In his welcoming remarks, the Director-General said that it was very appropriate that the stamps were appearing as the Decade came to a close as this signified that efforts to strengthen education for human rights would not come to an end as the Decade concluded. On the contrary, the important message and the lessons of the Decade would continue to be transmitted to all corners of the world and to all peoples. The key to bringing this message across was continuous communication, so issuing these stamps was in every way a most fitting gesture to mark the Decade.

Mr. Ordzhonikidze said that although we lived in an era of instant communication, a letter could still offer an occasion for reflection that was not always possible with rapid e-mail exchanges. These stamps would provide their many recipients and collectors with another opportunity for further thought that could, at times, be difficult with computerized contact. The stamps would not only enable communication, they themselves were messengers for human rights. He noted that the artist had elegantly captured the connection between the enjoyment of human rights, on the one hand, and peace, security and development, on the other.
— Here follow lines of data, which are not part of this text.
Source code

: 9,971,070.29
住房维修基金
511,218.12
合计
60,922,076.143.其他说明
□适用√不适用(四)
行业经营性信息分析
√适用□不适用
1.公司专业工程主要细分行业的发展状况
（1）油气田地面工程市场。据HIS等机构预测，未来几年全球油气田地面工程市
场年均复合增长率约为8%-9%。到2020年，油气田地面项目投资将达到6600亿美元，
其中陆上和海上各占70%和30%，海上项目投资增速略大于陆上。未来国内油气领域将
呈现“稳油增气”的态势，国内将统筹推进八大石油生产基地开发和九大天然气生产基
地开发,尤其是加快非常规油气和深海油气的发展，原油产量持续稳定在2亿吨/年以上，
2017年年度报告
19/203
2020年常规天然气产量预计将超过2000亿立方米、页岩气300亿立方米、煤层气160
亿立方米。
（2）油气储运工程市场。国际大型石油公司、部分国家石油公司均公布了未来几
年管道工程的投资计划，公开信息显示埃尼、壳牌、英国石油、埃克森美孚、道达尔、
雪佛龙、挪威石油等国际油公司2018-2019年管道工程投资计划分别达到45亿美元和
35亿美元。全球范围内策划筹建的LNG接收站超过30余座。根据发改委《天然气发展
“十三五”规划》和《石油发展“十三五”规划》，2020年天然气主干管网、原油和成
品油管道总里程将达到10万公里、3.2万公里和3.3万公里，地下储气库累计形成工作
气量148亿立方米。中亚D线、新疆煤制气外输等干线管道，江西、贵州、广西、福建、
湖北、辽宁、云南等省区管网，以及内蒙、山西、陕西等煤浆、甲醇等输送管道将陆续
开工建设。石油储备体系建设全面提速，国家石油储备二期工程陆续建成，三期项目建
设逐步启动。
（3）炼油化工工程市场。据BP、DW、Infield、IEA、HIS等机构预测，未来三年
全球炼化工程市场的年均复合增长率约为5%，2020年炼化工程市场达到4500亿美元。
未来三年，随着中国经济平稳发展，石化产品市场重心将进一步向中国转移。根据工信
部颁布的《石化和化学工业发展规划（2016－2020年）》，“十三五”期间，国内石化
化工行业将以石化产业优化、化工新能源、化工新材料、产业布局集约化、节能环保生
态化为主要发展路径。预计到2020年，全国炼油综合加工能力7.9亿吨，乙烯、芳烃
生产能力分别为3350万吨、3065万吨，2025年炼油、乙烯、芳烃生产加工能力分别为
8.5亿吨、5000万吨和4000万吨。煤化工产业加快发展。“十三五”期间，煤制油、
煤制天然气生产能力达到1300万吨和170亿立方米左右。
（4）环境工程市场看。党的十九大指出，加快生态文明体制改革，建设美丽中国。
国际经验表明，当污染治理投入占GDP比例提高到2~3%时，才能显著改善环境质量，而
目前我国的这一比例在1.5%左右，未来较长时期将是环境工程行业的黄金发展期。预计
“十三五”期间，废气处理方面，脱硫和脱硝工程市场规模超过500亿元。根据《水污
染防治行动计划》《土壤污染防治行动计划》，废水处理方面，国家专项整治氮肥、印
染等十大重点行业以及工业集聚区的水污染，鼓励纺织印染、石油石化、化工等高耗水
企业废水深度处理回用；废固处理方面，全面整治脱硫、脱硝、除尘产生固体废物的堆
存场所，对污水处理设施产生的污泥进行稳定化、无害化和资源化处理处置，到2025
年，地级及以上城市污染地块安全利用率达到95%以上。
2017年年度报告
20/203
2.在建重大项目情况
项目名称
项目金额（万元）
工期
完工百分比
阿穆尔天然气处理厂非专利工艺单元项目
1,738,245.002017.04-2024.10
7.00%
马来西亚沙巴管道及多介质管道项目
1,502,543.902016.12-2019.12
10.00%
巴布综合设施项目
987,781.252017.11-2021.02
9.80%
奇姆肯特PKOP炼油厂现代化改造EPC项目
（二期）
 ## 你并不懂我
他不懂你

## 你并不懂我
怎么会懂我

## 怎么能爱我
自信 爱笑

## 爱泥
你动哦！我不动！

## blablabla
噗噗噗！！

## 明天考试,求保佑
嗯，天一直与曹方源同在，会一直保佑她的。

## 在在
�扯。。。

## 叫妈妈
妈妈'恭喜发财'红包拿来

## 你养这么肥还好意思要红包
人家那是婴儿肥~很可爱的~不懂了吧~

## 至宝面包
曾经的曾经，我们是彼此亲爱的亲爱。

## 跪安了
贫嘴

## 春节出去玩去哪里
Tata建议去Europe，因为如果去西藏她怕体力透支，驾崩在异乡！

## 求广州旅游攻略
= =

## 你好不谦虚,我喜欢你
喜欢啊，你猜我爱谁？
The Director-General said this close link was recognized by the founding fathers of the United Nations. In the preamble to the United Nations Charter, the peoples of the United Nations reaffirmed their faith in fundamental human rights and in the dignity and the worth of the human person. In the year 2000 in the United Nations Millennium Declaration, world leaders had resolved to strive for the full protection and promotion of all human rights for peace and progress.



In 2005, the Director-General said that the United Nations would mark both the sixtieth anniversary of the signing of the Charter and the first five years since the adoption of the Millennium Declaration, which would provide welcome opportunities to highlight the continued importance of respect for human rights. With these stamps, the UN had made a head start in this regard.

The High Commissioner for Human Rights thanked the United Nations Postal Administration and the artist on behalf of the entire UN human rights programme for creating such compelling, inspiring and exciting artwork. In that connection, she invoked Article 27 of the Universal Declaration of Human Rights, which explicitly guaranteed the exercise of the right “to enjoy the arts”. The United Nations had over the years faced much difficulty in defining human rights in a visual sense but Mr. Gevorgian had managed to express on canvas some of the most fundamental human rights, as well as the human wrongs that blight them, said Mr. Arbour.

“In the past ten years of the UN Decade for Human Rights Education, we have seen many creative efforts to bring the language of human rights to the public at large. These postage stamps, adorned with human rights images, will certainly prove to be among the most effective, as they find their way across the globe to homes, schools and places of work”, Mrs. Arbour added.

On 10 December, International Human Rights Day, the General Assembly would devote a plenary session to human rights education to mark the end of the Decade and to consider the recommendation to proclaim a World Programme for Human Rights Education, continued Mrs. Arbour. The first three years of this Programme, from 2005 to 2007, would focus on human rights education within the primary and secondary school systems. The High Commissioner stressed the difficulty of not only integrating human rights issues into the curriculum, but also changes in the educational process and teaching methods and, most importantly, in the environment within which education takes place.

“Yet, it is an incredibly important task to ensure that each new generation is fully aware that as human beings they are born with a set of inalienable rights, among them, the right to health, to education, to food, to housing, to marry and found a family, to participate in public life, to be free from torture, arbitrary arrest and detention -- in short, all the rights one needs to enjoy freedom from fear, freedom from want”, concluded the High Commissioner.

At the ceremony, the Director-General and the High Commissioner as well as their guests were presented with commemorative sets of the stamps.